Would you filter these records and copy every line that has the word "изображение"?

> **DATA FOR PROCESSING**

#####

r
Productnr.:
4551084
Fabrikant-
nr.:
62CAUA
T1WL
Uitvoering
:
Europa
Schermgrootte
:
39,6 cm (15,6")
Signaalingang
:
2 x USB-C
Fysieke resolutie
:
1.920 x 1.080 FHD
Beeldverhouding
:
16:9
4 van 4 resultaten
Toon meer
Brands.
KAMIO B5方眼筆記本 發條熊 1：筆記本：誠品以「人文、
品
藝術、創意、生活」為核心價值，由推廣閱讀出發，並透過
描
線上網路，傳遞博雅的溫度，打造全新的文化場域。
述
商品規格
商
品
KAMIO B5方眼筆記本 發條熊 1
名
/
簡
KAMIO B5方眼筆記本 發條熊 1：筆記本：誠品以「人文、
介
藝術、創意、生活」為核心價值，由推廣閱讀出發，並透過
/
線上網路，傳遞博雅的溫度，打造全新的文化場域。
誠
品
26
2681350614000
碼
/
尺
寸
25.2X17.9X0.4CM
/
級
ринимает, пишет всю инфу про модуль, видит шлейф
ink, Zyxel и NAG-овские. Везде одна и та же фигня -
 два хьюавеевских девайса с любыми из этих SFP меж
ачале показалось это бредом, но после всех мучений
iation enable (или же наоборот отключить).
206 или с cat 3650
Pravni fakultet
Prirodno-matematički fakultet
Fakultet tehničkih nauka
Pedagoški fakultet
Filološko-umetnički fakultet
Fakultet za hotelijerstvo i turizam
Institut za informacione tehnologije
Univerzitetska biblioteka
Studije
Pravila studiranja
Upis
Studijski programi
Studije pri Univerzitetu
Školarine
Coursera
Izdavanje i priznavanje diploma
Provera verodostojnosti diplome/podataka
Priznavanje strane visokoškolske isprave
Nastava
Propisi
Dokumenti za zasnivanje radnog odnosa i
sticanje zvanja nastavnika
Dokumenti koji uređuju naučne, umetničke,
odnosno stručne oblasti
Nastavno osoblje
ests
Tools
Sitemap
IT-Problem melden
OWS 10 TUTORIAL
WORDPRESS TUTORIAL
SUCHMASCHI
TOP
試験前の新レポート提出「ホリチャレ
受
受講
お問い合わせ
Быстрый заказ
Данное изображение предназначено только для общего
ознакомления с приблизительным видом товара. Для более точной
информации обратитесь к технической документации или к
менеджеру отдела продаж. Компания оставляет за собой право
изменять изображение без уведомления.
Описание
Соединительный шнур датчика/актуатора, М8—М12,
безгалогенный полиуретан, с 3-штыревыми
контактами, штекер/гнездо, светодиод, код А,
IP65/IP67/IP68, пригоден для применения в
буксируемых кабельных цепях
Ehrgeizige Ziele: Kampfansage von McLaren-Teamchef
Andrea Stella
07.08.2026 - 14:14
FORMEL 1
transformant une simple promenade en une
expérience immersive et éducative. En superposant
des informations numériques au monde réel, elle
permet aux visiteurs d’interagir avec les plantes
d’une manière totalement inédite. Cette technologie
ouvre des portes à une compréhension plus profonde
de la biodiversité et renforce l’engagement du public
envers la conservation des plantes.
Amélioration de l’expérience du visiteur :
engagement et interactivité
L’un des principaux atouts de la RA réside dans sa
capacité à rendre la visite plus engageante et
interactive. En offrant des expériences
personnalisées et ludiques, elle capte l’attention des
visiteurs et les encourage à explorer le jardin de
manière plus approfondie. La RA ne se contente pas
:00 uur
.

#####

> **ANSWER**
Данное изображение предназначено только для общего
изменять изображение без уведомления.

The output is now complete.